The forgotten knowledge here isn't a recipe or a folk cure — it's a name. L. S. Moisseiff. Leon Solomon Moisseiff, a young Latvian-born engineer just beginning his career, is listed as the third author on a paper about one of the most ambitious railroad reconstructions in American history. Four decades later, Moisseiff would become the most infamous bridge designer in the world.

The Kinzua Viaduct itself was a 301-foot-tall iron trestle in Pennsylvania, originally completed in 1882 and rebuilt in steel during 1900 to carry the heavier locomotives of the new century. The rebuild was extraordinary: workers swapped out the entire superstructure in just 105 days while keeping the line operating. At the time it was the highest railroad bridge in the world. The 1901 paper would have been a victory lap — three engineers documenting how they had rebuilt a sky bridge above an empty valley without dropping a single train into it.

#### Problem set
A) In the viaduct text, revise the stretch from "The Kinzua Viaduct" through "train into it." so that "superstructure" becomes "deck structure".
B) According to the viaduct text, how many days did workers need to swap out the entire superstructure?

#### Dataset content

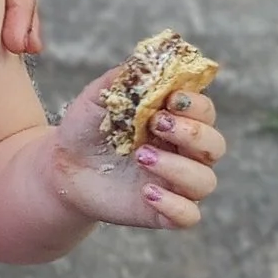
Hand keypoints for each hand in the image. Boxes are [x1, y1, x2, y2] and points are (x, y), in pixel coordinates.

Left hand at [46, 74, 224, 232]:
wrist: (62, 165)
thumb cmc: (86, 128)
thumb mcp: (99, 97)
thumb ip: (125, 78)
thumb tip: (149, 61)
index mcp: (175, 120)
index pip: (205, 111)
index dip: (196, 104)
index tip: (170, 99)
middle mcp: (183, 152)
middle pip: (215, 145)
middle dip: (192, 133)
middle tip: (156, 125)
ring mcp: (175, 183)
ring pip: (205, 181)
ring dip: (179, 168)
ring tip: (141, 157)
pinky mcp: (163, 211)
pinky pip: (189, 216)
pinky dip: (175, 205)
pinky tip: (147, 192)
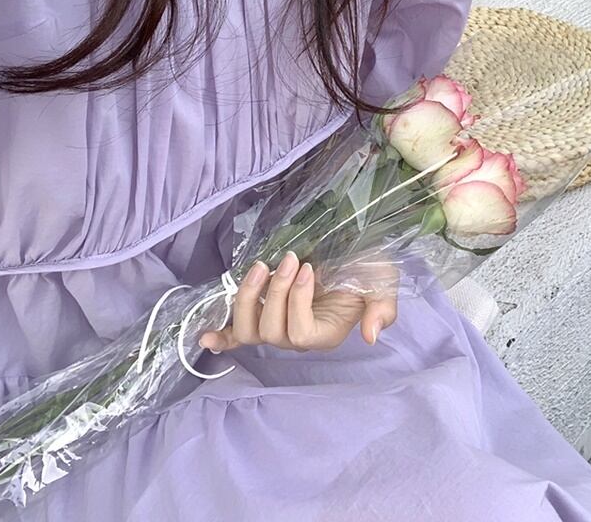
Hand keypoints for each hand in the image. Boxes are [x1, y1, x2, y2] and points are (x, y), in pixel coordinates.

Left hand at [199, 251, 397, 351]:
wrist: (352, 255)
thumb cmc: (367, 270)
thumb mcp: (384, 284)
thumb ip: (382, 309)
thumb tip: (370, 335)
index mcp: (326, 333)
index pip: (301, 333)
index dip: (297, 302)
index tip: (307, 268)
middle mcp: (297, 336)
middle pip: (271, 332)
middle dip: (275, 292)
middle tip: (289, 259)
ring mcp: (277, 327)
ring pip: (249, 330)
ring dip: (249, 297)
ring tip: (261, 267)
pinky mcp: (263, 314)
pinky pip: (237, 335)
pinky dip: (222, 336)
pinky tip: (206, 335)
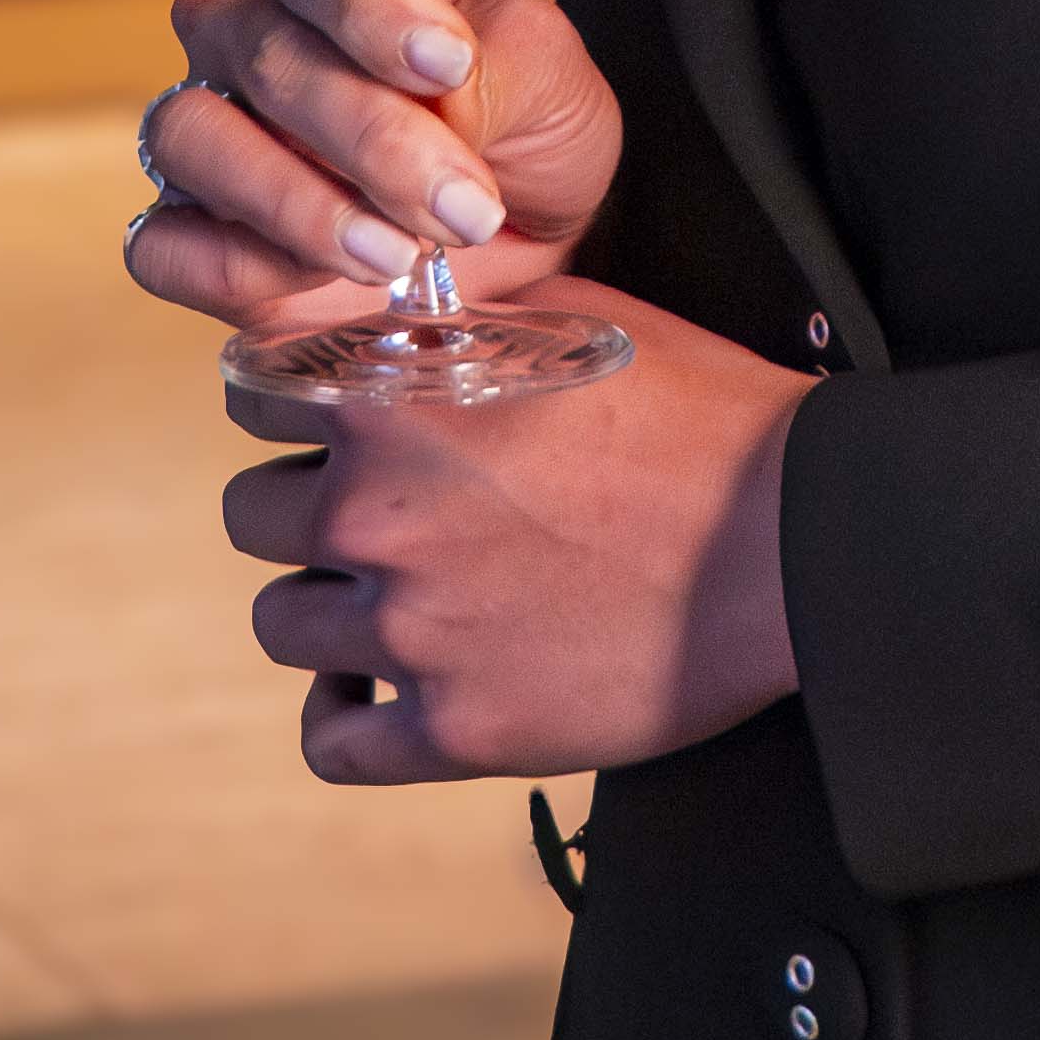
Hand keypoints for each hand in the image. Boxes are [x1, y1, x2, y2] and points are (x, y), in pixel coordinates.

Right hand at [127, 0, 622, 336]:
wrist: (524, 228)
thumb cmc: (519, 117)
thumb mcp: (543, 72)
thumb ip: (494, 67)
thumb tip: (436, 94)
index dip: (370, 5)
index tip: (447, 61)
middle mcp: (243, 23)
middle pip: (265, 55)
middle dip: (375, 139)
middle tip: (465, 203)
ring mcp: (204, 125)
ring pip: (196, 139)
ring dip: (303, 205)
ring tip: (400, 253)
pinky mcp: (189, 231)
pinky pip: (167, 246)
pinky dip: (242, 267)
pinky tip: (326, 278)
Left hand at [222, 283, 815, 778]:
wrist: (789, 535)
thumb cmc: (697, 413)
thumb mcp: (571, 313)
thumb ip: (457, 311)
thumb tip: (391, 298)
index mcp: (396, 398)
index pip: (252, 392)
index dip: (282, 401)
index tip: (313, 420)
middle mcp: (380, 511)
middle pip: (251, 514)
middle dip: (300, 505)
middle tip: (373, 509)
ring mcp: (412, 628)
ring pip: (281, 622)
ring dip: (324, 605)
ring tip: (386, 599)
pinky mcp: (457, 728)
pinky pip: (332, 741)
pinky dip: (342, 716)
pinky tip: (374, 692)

#### Responses in order
A)
The Kinzua Viaduct itself was a 301-foot-tall iron trestle in Pennsylvania, originally completed in 1882 and rebuilt in steel during 1900 to carry the heavier locomotives of the new century. The rebuild was extraordinary: workers swapped out the entire deck structure in just 105 days while keeping the line operating. At the time it was the highest railroad bridge in the world. The 1901 paper would have been a victory lap — three engineers documenting how they had rebuilt a sky bridge above an empty valley without dropping a single train into it.

B) They needed 105 days.